アメリカで始まった「百貨店倒産ドミノ」の悲惨

ニーマン・マーカースは破産法申請へ

少なくとも、かつて多頭竜ヒュドラの群れのようにアメリカ大陸全土に散らばっていた百貨店のチェーン網は大幅に縮小されるとみられている。

不動産調査会社グリーン・ストリート・アドバイザーズの1月のリポートによれば、百貨店チェーンはアメリカのモール総床面積の約30%を占め、うち10%がシアーズとJCペニーによるものだった。パンデミックの前ですらグリーン・ストリート・アドバイザーズは、モールに店舗を構えるデパートの半数が数年内に閉店すると予測していた。

ネットでは実店舗の落ち込みとても補えない

確かに百貨店もアプリやウェブサイト、注文商品の店頭受け取りサービスなど、ネット通販に合わせて変身を試みてきた。だが、今回のパンデミックで浮き彫りになったように、デパートの売り上げは今も実店舗依存だ。メイシーズは3月30日、2週間近く店舗を閉鎖したことで売上高の大半が失われたと述べた。

アメリカ商務省が今月中旬に公表した3月の小売売上高は惨憺たる結果だった。3月にはわずかな期間営業していた店舗もあったが、4月は休業の影響がフルに響いてくるため、数字はさらに悪化するとみられている。

百貨店会社は生き残りに向け過激な策を打ち出さなければならない状況になっている。昨年、カナダの小売企業ハドソンズ・ベイからロード・アンド・テイラーを買収した衣料レンタルサービスのル・トートは4月2日のメモで、同チェーンの経営陣は最高経営責任者も含めて全員が直ちに解雇されると発表した。同社はまた、「当社の流動性ポジションに対する多大なプレッシャー」を理由に、業者への代金支払いを少なくとも90日遅らせている。

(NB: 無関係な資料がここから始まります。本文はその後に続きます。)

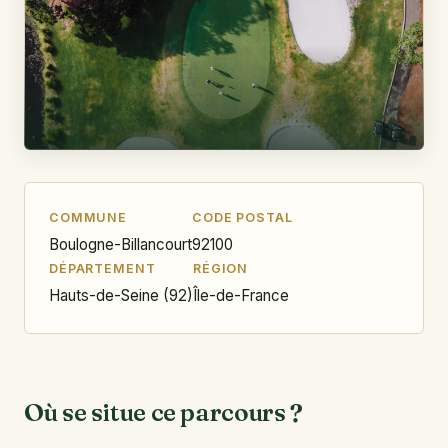
COMMUNE
CODE POSTAL
Boulogne-Billancourt
92100
DÉPARTEMENT
RÉGION
Hauts-de-Seine (92)
Île-de-France
Où se situe ce parcours ?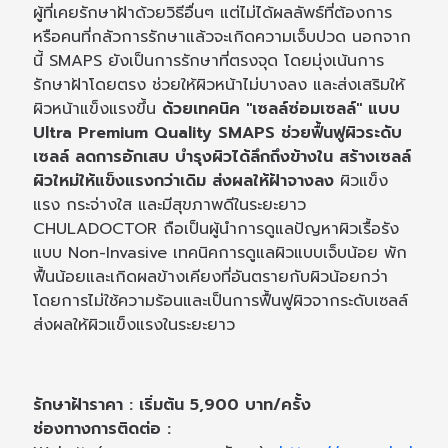
ผู้ที่เคยรักษาฝ้าด้วยวิธีอื่นๆ แต่ไม่ได้ผลลัพธ์ที่ต้องการ
หรือคนที่กลัวการรักษาแล้วจะเกิดความเจ็บปวด นอกจาก
นี้ SMAPS ยังเป็นการรักษาที่ตรงจุด โดยมุ่งเน้นการ
รักษาฝ้าโดยตรง ช่วยให้ผิวหน้าไม่บางลง และส่งเสริมให้
ผิวหน้าแข็งแรงขึ้น
ด้วยเทคนิค "เซลล์ซ่อมเซลล์" แบบ
Ultra Premium Quality SMAPS ช่วยฟื้นฟูผิวระดับ
เซลล์ ลดการอักเสบ บำรุงผิวได้ลึกถึงข้างใน สร้างเซลล์
ผิวใหม่ให้แข็งแรงกว่าเดิม ส่งผลให้ฝ้าจางลง
ผิวแข็ง
แรง กระจ่างใส และมีสุขภาพดีในระยะยาว
CHULADOCTOR ถือเป็นผู้นำการดูแลปัญหาผิวเรื้อรัง
แบบ Non-Invasive เทคนิคการดูแลผิวแบบเจ็บน้อย พัก
ฟื้นน้อยและเกิดผลข้างเคียงที่อันตรายกับผิวน้อยกว่า
โดยการไม่ใช้ความร้อนและเป็นการฟื้นฟูผิวจากระดับเซลล์
ส่งผลให้ผิวแข็งแรงในระยะยาว
รักษาฝ้าราคา : เริ่มต้น 5,900 บาท/ครั้ง
ช่องทางการติดต่อ :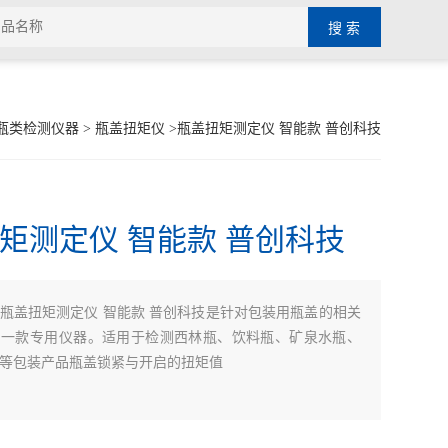
瓶类检测仪器
>
瓶盖扭矩仪
>瓶盖扭矩测定仪 智能款 普创科技
矩测定仪 智能款 普创科技
瓶盖扭矩测定仪 智能款 普创科技是针对包装用瓶盖的相关
的一款专用仪器。适用于检测西林瓶、饮料瓶、矿泉水瓶、
等包装产品瓶盖锁紧与开启的扭矩值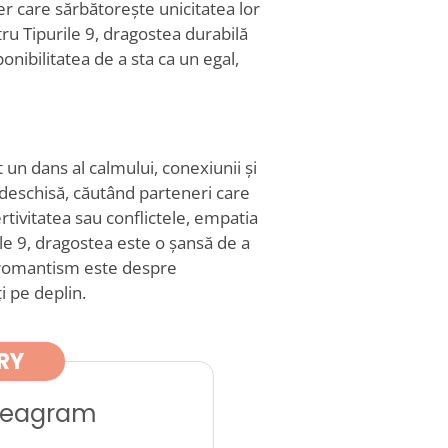
er care sărbătorește unicitatea lor
tru Tipurile 9, dragostea durabilă
nibilitatea de a sta ca un egal,
un dans al calmului, conexiunii și
 deschisă, căutând parteneri care
rtivitatea sau conflictele, empatia
urile 9, dragostea este o șansă de a
în romantism este despre
i pe deplin.
RY
nneagram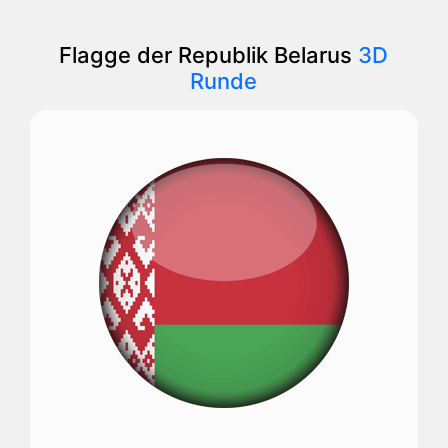
Flagge der Republik Belarus
3D
Runde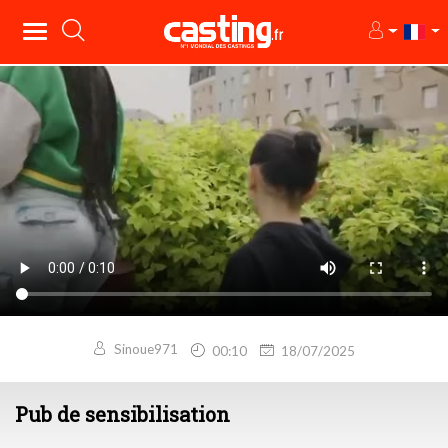
Sinoue971
00:10
18/07/2025
Pub de sensibilisation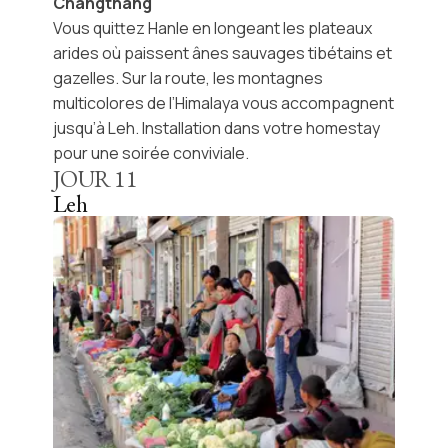
Changthang
Vous quittez
Hanle
en longeant les plateaux
arides où paissent ânes sauvages tibétains et
gazelles. Sur la route, les montagnes
multicolores de l’
Himalaya
vous accompagnent
jusqu’à
Leh
. Installation dans votre homestay
pour une soirée conviviale.
JOUR
11
Leh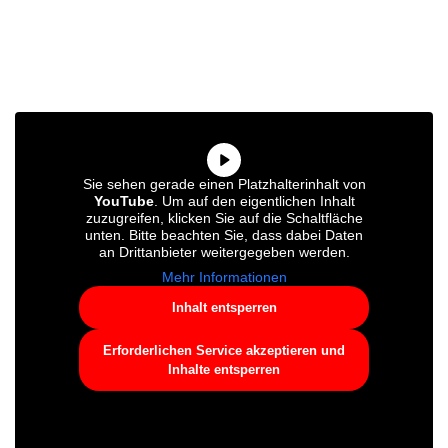
Sie sehen gerade einen Platzhalterinhalt von
YouTube
. Um auf den eigentlichen Inhalt
zuzugreifen, klicken Sie auf die Schaltfläche
unten. Bitte beachten Sie, dass dabei Daten
an Drittanbieter weitergegeben werden.
Mehr Informationen
Inhalt entsperren
Erforderlichen Service akzeptieren und
Inhalte entsperren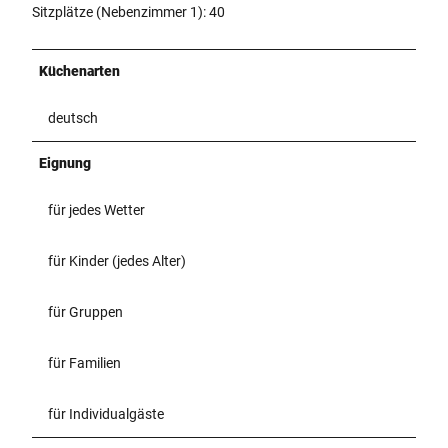
Sitzplätze (Nebenzimmer 1): 40
Küchenarten
deutsch
Eignung
für jedes Wetter
für Kinder (jedes Alter)
für Gruppen
für Familien
für Individualgäste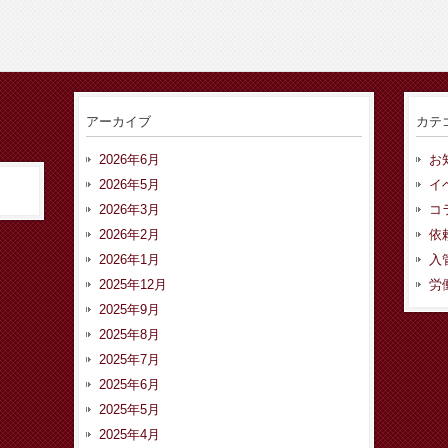
アーカイブ
カテ
2026年6月
お
2026年5月
イ
2026年3月
コ
2026年2月
依
2026年1月
入
2025年12月
労
2025年9月
2025年8月
2025年7月
2025年6月
2025年5月
2025年4月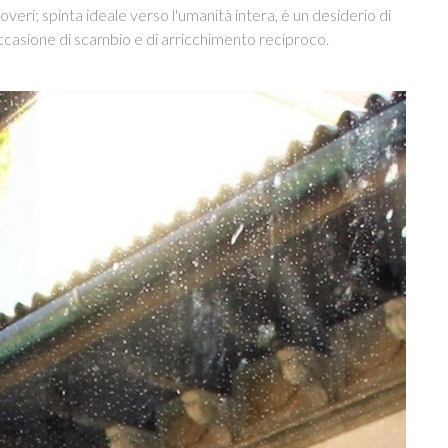
veri; spinta ideale verso l'umanità intera, è un desiderio di
 occasione di scambio e di arricchimento reciproco.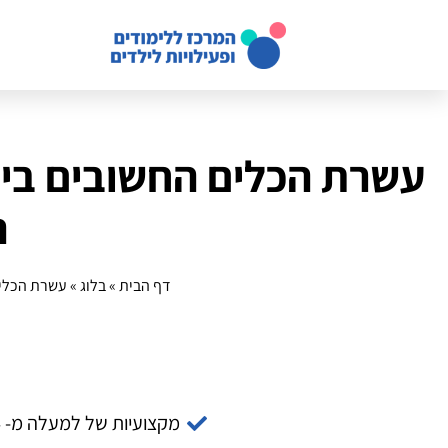
עשרת הכלים החשובים בי
ה
דף הבית
»
בלוג
»
עשרת הכלים
מקצועיות של למעלה מ- 14 שנה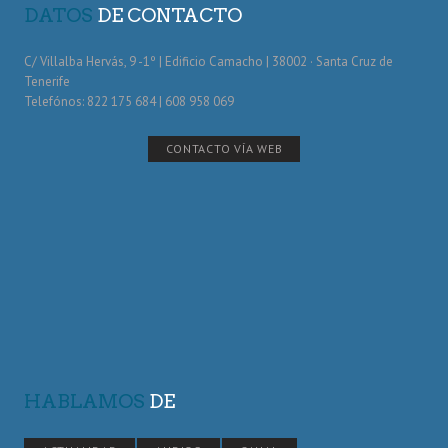
DATOS
DE CONTACTO
C/ Villalba Hervás, 9 -1º | Edificio Camacho | 38002 · Santa Cruz de
Tenerife
Telefónos: 822 175 684 | 608 958 069
CONTACTO VÍA WEB
HABLAMOS
DE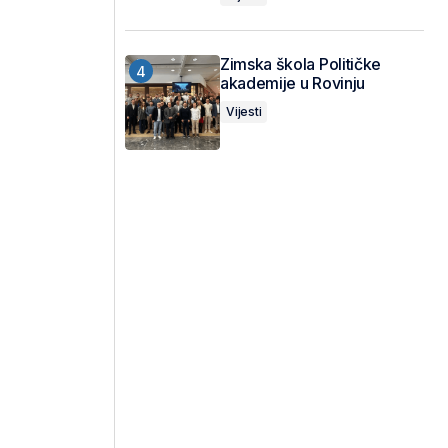
Zimska škola Političke
akademije u Rovinju
Vijesti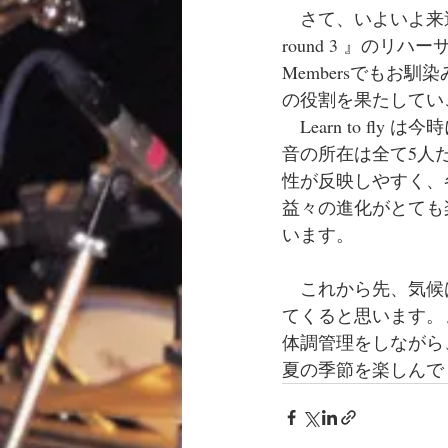
　さて、いよいよ来週か
round 3 』のリ
Membersでもお馴
の役割を果たしてい
　Learn to f
音の所在は全て5人
性が反映しやすく、
益々の進化がとても
います。
　これから先、気候
てくると思います。
体調管理をしながら
夏の季節を楽しんで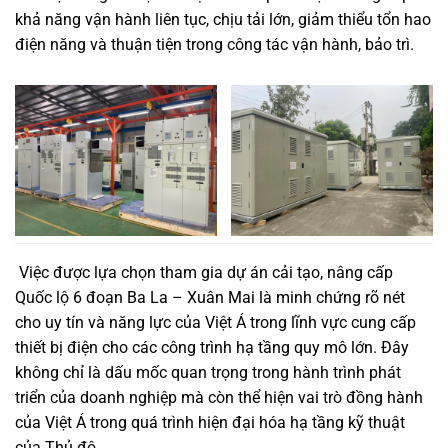
khả năng vận hành liên tục, chịu tải lớn, giảm thiểu tổn hao
điện năng và thuận tiện trong công tác vận hành, bảo trì.
Việc được lựa chọn tham gia dự án cải tạo, nâng cấp
Quốc lộ 6 đoạn Ba La – Xuân Mai
là minh chứng rõ nét
cho uy tín và năng lực của Việt Á trong lĩnh vực cung cấp
thiết bị điện cho các công trình hạ tầng quy mô lớn. Đây
không chỉ là dấu mốc quan trọng trong hành trình phát
triển của doanh nghiệp mà còn thể hiện vai trò đồng hành
của Việt Á trong quá trình hiện đại hóa hạ tầng kỹ thuật
của Thủ đô.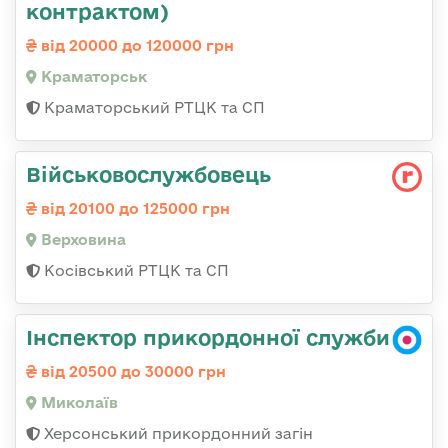
контрактом)
від 20000 до 120000 грн
Краматорськ
Краматорський РТЦК та СП
Військовослужбовець
від 20100 до 125000 грн
Верховина
Косівський РТЦК та СП
Інспектор прикордонної служби
від 20500 до 30000 грн
Миколаїв
Херсонський прикордонний загін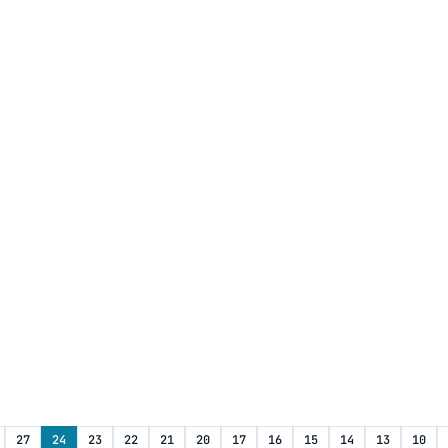
27
24
23
22
21
20
17
16
15
14
13
10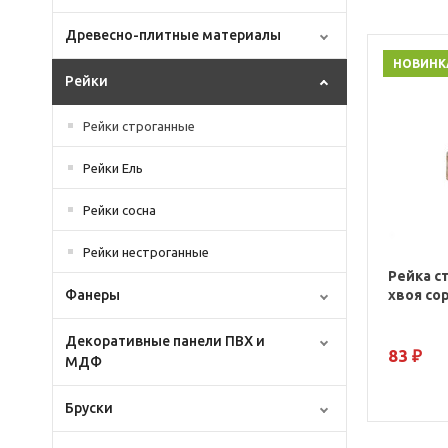
Древесно-плитные материалы
НОВИНК
Рейки
Рейки строганные
Рейки Ель
Рейки сосна
Рейки нестроганные
Рейка с
хвоя со
Фанеры
Декоративные панели ПВХ и
83 ₽
МДФ
Бруски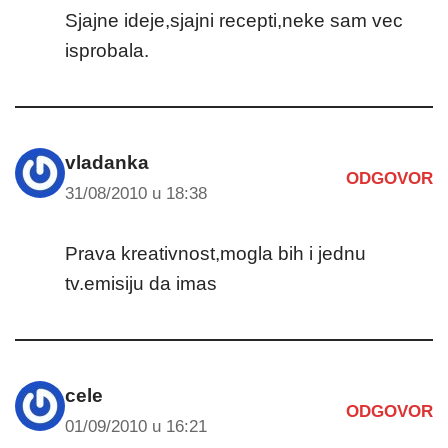
Sjajne ideje,sjajni recepti,neke sam vec
isprobala.
vladanka
ODGOVOR
31/08/2010 u 18:38
Prava kreativnost,mogla bih i jednu
tv.emisiju da imas
cele
ODGOVOR
01/09/2010 u 16:21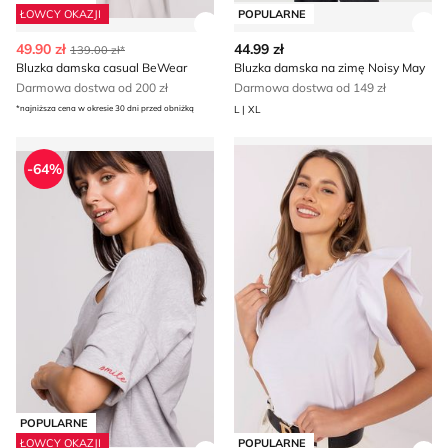
ŁOWCY OKAZJI
POPULARNE
Zobacz szczegóły produktu
Zob
49.90 zł
44.99 zł
139.00 zł*
Bluzka damska casual BeWear
Bluzka damska na zimę Noisy May
Darmowa dostwa od 200 zł
Darmowa dostwa od 149 zł
*najniższa cena w okresie 30 dni przed obniżką
L | XL
BeWear - Bluzka damska
Bluzka damska wiosenna La
-64%
POPULARNE
ŁOWCY OKAZJI
POPULARNE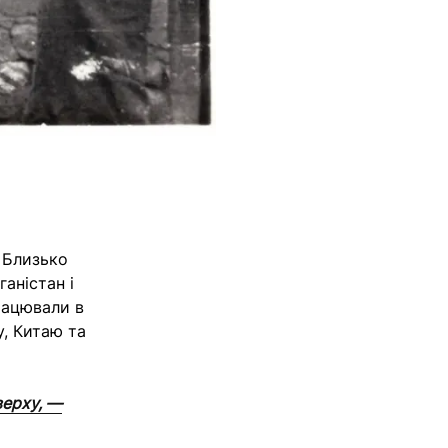
. Близько
аністан і
рацювали в
, Китаю та
верху, —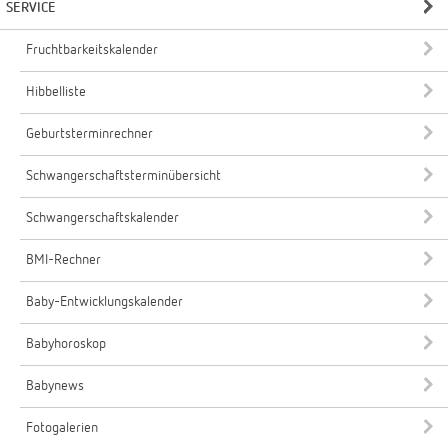
SERVICE
Fruchtbarkeitskalender
Hibbelliste
Geburtsterminrechner
Schwangerschaftsterminübersicht
Schwangerschaftskalender
BMI-Rechner
Baby-Entwicklungskalender
Babyhoroskop
Babynews
Fotogalerien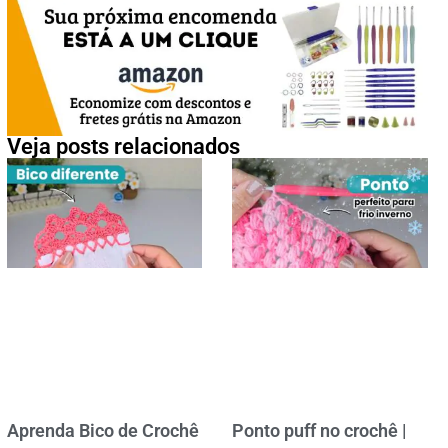
Veja posts relacionados
Aprenda Bico de Crochê
Ponto puff no crochê |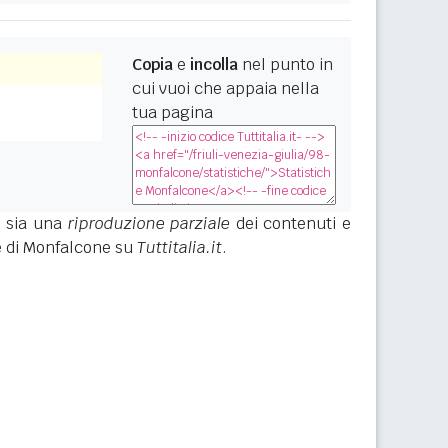
Copia
e
incolla
nel punto in
cui vuoi che appaia nella
tua pagina
e sia una
riproduzione parziale
dei contenuti e
he di Monfalcone su
Tuttitalia.it
.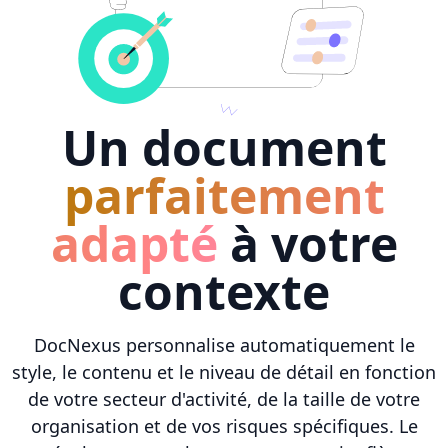
Un document
parfaitement
adapté
à votre
contexte
DocNexus personnalise automatiquement le
style, le contenu et le niveau de détail en fonction
de votre secteur d'activité, de la taille de votre
organisation et de vos risques spécifiques. Le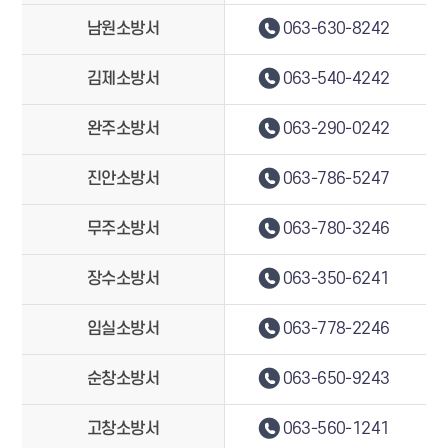
남원소방서
063-630-8242
김제소방서
063-540-4242
완주소방서
063-290-0242
진안소방서
063-786-5247
무주소방서
063-780-3246
장수소방서
063-350-6241
임실소방서
063-778-2246
순창소방서
063-650-9243
고창소방서
063-560-1241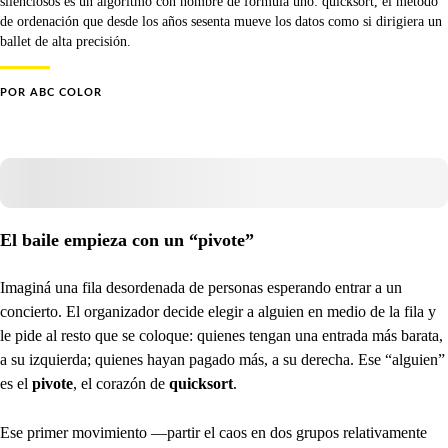
silenciosos es un algoritmo con nombre de fórmula uno: quicksort, el método
de ordenación que desde los años sesenta mueve los datos como si dirigiera un
ballet de alta precisión.
POR
ABC COLOR
El baile empieza con un “pivote”
Imaginá una fila desordenada de personas esperando entrar a un
concierto. El organizador decide elegir a alguien en medio de la fila y
le pide al resto que se coloque: quienes tengan una entrada más barata,
a su izquierda; quienes hayan pagado más, a su derecha. Ese “alguien”
es el
pivote
, el corazón de
quicksort
.
Ese primer movimiento —partir el caos en dos grupos relativamente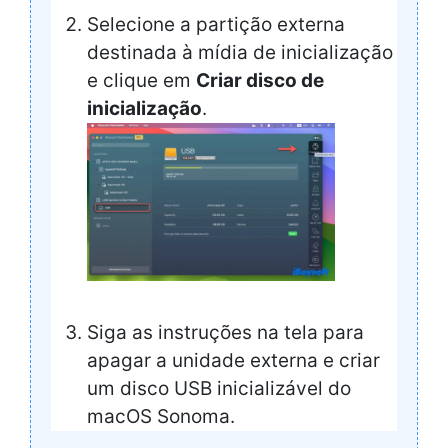
Selecione a partição externa
destinada à mídia de inicialização
e clique em
Criar disco de
inicialização
.
Siga as instruções na tela para
apagar a unidade externa e criar
um disco USB inicializável do
macOS Sonoma.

ブルーミングデールズを傘下に持つメイシーズは商品・サービス料金の支払いを60日から120日に延期。ロイター通信によれば、新たな資金調達方法を探るため投資銀行のラザードから銀行家を雇い入れてもいる。最高経営責任者のジェフ・ジェネット氏はこの危機の間、いかなる報酬も受け取らない。メイシーズは3月、時価総額が基準値を下回り、株価指数S&P500の構成銘柄から除外された。

JCペニーは事情を知る2人の関係者によると、再建の選択肢を探るためにラザードのほか、法律事務所のカークランド・アンド・エリス、およびコンサルティング会社のアリックスパートナーズと契約した。これら2人の関係者は、同社が先週、利息の支払いを行わなかったことを認めている。破産申請の可能性も含めて数週間以内に方針が決定されるもようだ、と関係者の1人は語った。